5 things you might not know about Expo 1855 Paris

5 things you might not know about Expo 1855 Paris

165 years ago today, France opened the gates to Expo 1855 Paris, the first World Expo to take place in the country and the second ever, after the Great Exhibition of 1851 in London. Here are some interesting facts about this singular event:

 

1. The first World Expo in Paris

On a cold and rainy day on 15 May 1855, Parisians gathered around the Palais de l’Industrie, a newly constructed building on the Champs-Élysées, to get a glimpse of France’s first World Expo, being inaugurated by Emperor Napoleon III and his wife Eugénie.

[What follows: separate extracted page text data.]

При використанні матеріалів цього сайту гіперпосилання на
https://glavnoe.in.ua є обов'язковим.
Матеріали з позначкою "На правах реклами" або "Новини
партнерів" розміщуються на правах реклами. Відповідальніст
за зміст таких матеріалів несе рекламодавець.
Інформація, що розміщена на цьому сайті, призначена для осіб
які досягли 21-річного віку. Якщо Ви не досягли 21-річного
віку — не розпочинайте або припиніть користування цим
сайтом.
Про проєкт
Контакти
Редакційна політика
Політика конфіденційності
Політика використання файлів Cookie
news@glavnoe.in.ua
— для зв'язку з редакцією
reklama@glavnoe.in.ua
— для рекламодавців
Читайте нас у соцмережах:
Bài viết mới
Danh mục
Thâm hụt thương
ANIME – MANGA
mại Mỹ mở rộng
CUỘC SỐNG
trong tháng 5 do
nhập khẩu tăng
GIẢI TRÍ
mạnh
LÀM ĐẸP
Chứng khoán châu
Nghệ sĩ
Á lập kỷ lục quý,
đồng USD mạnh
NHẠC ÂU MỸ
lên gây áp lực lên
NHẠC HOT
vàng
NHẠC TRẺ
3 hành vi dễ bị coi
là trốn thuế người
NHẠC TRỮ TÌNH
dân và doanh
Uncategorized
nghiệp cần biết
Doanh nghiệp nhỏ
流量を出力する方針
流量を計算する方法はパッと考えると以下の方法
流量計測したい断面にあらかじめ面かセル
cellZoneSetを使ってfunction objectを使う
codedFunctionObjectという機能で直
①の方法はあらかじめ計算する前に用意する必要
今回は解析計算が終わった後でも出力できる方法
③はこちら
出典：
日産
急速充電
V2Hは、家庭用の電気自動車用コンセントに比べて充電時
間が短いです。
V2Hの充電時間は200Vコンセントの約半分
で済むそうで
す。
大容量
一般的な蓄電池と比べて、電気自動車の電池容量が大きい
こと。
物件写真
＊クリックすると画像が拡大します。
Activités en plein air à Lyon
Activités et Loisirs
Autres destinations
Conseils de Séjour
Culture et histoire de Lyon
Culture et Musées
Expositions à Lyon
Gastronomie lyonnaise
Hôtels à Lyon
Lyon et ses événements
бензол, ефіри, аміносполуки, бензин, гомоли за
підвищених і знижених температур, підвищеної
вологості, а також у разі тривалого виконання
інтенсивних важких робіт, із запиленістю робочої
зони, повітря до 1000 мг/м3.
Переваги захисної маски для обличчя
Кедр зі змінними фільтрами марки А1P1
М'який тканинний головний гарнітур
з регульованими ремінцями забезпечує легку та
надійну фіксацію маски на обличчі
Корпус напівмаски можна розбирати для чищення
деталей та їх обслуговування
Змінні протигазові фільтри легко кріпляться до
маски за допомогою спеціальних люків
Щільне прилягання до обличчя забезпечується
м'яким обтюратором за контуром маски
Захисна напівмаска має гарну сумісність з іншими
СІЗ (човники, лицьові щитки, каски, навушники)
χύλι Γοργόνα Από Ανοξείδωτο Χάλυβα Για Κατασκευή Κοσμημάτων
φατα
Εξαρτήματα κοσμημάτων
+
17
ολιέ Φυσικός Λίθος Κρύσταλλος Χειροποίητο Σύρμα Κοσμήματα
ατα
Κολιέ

The Expo, which was dedicated to agriculture, industry, and fine arts, received 5,162,330 visitors during the span of six months – one of whom was Queen Victoria, the first English monarch to visit the French capital since Henry VI’s coronation in 1431 - and hosted 27 participating countries.

 

2. A vast palace to showcase industrial achievements

Illustration of the interior of the Palais de l'Industrie, featuring the world's largest mirror by Saint Gobain

To house all the technological and industrial marvels of the era, architects Jean-Marie-Victor Viel designed the Palais de l’Industrie where the Grand Palais and the Petit Palais now stand. With a length of 250 metres and a width of 180 metres, the immense iron and glass structure was built as a permanent venue for displaying French achievements. After being used again for Expo 1878 and Expo 1889, it was demolished in preparation for Expo 1900. The sculptures that embellished its façade, however, were saved and can still be seen today in the Parc de Saint Cloud, just outside Paris.

 

3. New inventions for a new era

Prince Louis Napoléon, the President of the Expo Organising body, argued that Expo 1855, and all Expos in the future, should serve “the greatest good for the greatest number”. Influenced by Saint-Simon’s theories foreseeing the industrialisation of the world and believing in the power of science and technology in solving many of humanity’s problems, the Expo presented various innovations that changed the pace of production and lifestyle. Such revolutionary products included the locomotive, Singer sewing machines, Moore’s washing machine, hydraulic motors, the lawnmower, fans, the hydrostatic percolator, capable of producing 2,000 cups of coffee per hour.

 

4. Showcasing France’s cultural strength

'La Rixe', Royal Collection Trust / © Her Majesty Queen Elizabeth II 2020

In order to showcase the works of French artists and to add a new element in comparison to the largely product-focused Expo 1851 in London, fine art was a major focus of Expo 1855. The Palais des Beaux-Arts, conceived by Hector Lefuel and situated between Avenue Montaigne and Rue Marboeuf, was the centre of the Expo’s cultural offering. It housed 5,000 works of art, of which 2,700 were by French artists including Delacroix, Ingres, Vernet and Decamps. The Grande Médaille d’Or was awarded to La Rixe by Meissonier, which was subsequently purchased by Napoléon III for 25,000 francs and gifted to Prince Albert as a birthday present. Today, the painting remains part of the Royal Collection Trust of the United Kingdom.

 

5. One of the Expo 1855 legacies: wine classification

The classification of fine Bordeaux wines, the Grand Cru Classé system, was developed for Expo 1855 Paris. Experts from the wine industry gathered to taste, sort, and rank the wines into five divisions. The highest rank, Premier Grand Cru was awarded to only four wines – Château Latour, Château Lafite Rothschild, Château Margaux and Château Haut-Brion. This classification remained unchanged until 1973 when Château Mouton Rothschild was promoted to the higher ranking, alongside the original four.